US President Donald Trump, flanked by Vice President Mike Pence, delivers remarks recognizing Jerusalem as the capital of Israel at the White House in Washington, US December 6, 2017..
(photo credit: JONATHAN ERNST / REUTERS)
With Asian markets falling sharply on Wednesday, along with Israel’s shekel weakening against the US dollar, some investors point to the lead up to US President Donald Trump’s plan to recognize Jerusalem as Israel’s capital as the reason why.
Japan’s Nikkei 225 stock average plummeted by nearly 2%, its worst one-day drop-off in more than eight months. South Korean and Hong Kong markets also fell by more than 1%.
“This greatly increases geopolitical risks in the Middle East. If people start worrying about a war, it will then of course also have an impact on oil prices,” Norihiro Fujito, a senior strategist at Mitsubishi UFJ Morgan Stanley Securities, told Bloomberg.
Israel’s shekel weakened against the US dollar by 0.6% on Wednesday, with the currency trading at NIS 3.5130 per dollar, according to the Bank of Israel. Tuesday’s
rate stood at NIS 3.492 per dollar, with Israeli investors purchasing dollars upon hearing rumors of Trump’s announcement.
“Purchases of dollars started with the news about Jerusalem,” head of Bank Leumi’s spot currency trading Lior Faust told Reuters. “That definitely was the trigger of the move.”
The Tel Aviv Stock Exchange also fell on Wednesday, with stocks going down by 0.8%.
A nearby trading partner of Israel, Turkey, is now threatening to cut off ties with the Jewish state if Trump goes ahead with the embassy move.

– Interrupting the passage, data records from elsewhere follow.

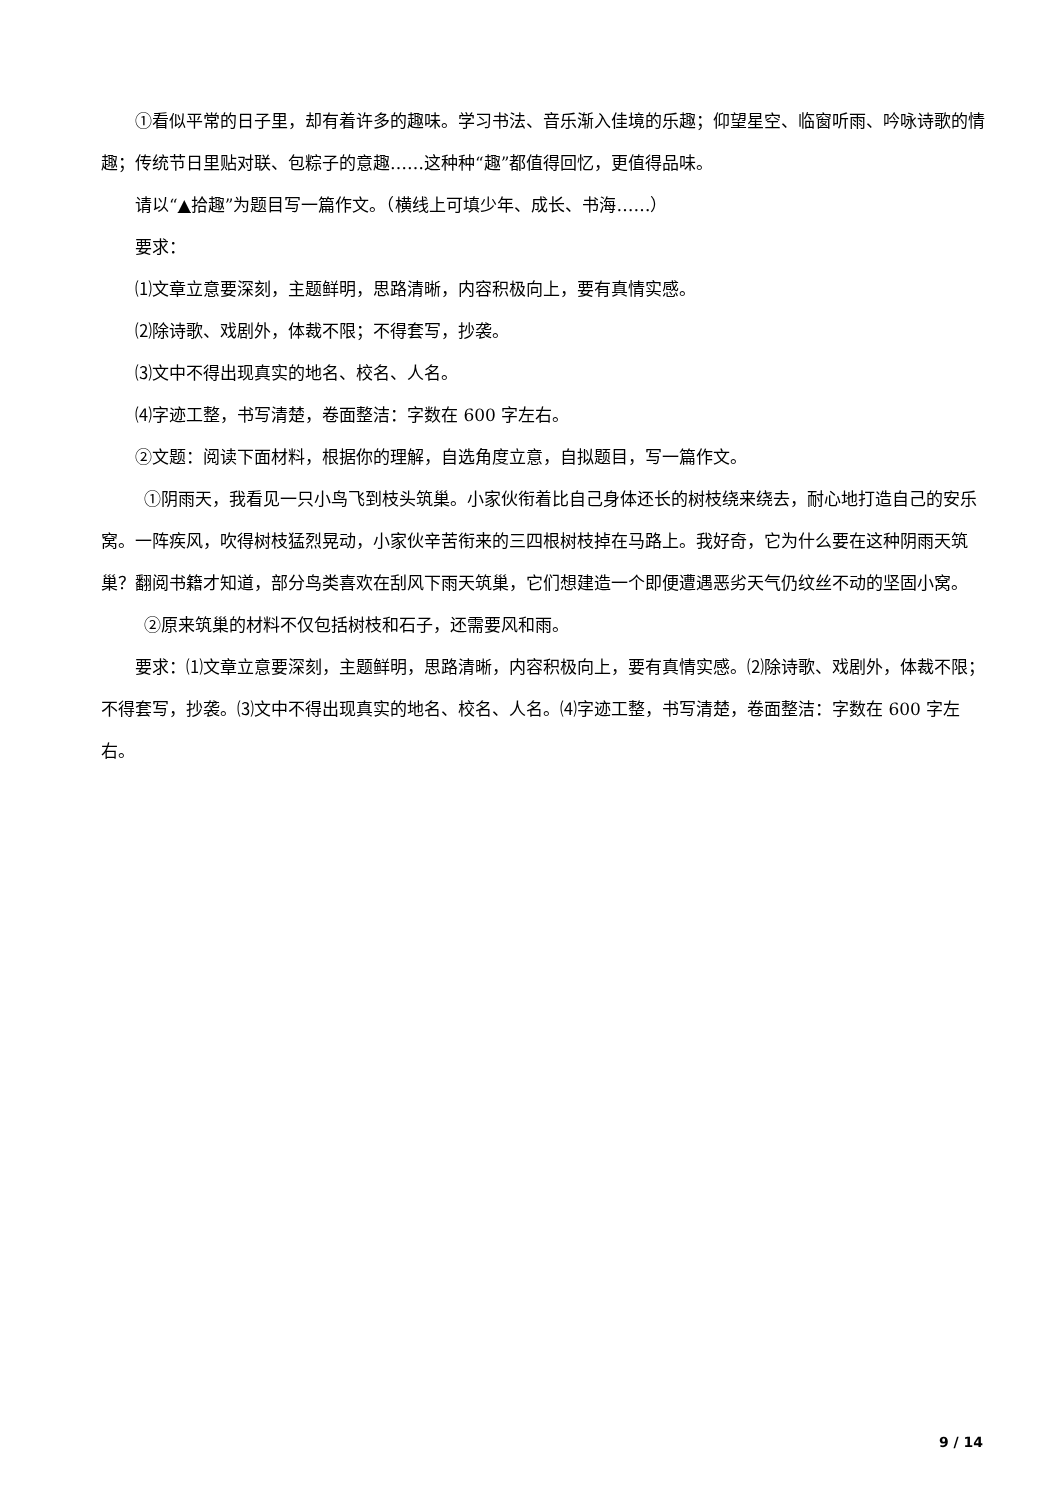①看似平常的日子里，却有着许多的趣味。学习书法、音乐渐入佳境的乐趣；仰望星空、临窗听雨、吟咏诗歌的情趣；传统节日里贴对联、包粽子的意趣……这种种“趣”都值得回忆，更值得品味。
请以“▲拾趣”为题目写一篇作文。（横线上可填少年、成长、书海……）
要求：
⑴文章立意要深刻，主题鲜明，思路清晰，内容积极向上，要有真情实感。
⑵除诗歌、戏剧外，体裁不限；不得套写，抄袭。
⑶文中不得出现真实的地名、校名、人名。
⑷字迹工整，书写清楚，卷面整洁：字数在 600 字左右。
②文题：阅读下面材料，根据你的理解，自选角度立意，自拟题目，写一篇作文。
①阴雨天，我看见一只小鸟飞到枝头筑巢。小家伙衔着比自己身体还长的树枝绕来绕去，耐心地打造自己的安乐窝。一阵疾风，吹得树枝猛烈晃动，小家伙辛苦衔来的三四根树枝掉在马路上。我好奇，它为什么要在这种阴雨天筑巢？翻阅书籍才知道，部分鸟类喜欢在刮风下雨天筑巢，它们想建造一个即便遭遇恶劣天气仍纹丝不动的坚固小窝。
②原来筑巢的材料不仅包括树枝和石子，还需要风和雨。
要求：⑴文章立意要深刻，主题鲜明，思路清晰，内容积极向上，要有真情实感。⑵除诗歌、戏剧外，体裁不限；不得套写，抄袭。⑶文中不得出现真实的地名、校名、人名。⑷字迹工整，书写清楚，卷面整洁：字数在 600 字左右。
9 / 14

Trade between the countries was worth $3.9 billion in 2016. Most of Israel’s trade goes to Europe and the US.
“We will have to wait and see what will be the consequences of the move by Trump and if it will have consequences regarding the geopolitical situation in Israel,” Ori Greenfield, Psagot’s chief economist and strategist, told The Jerusalem Post. “If things will change, then we might have some kind of reaction in the market.”
For now, Greenfield said that it was premature to sell stocks, as past turmoil with the Palestinians did not significantly affect the economy.
“There is maybe a small effect,” Greenfield added. “We’re going to have to wait to see how things are rolling. From a one-day perspective, it’s too early to say something like ‘we’ll see a real economic effect.’”
Israel’s GDP is growing at a relatively fast pace of around 3% annually, much higher than the OECD average.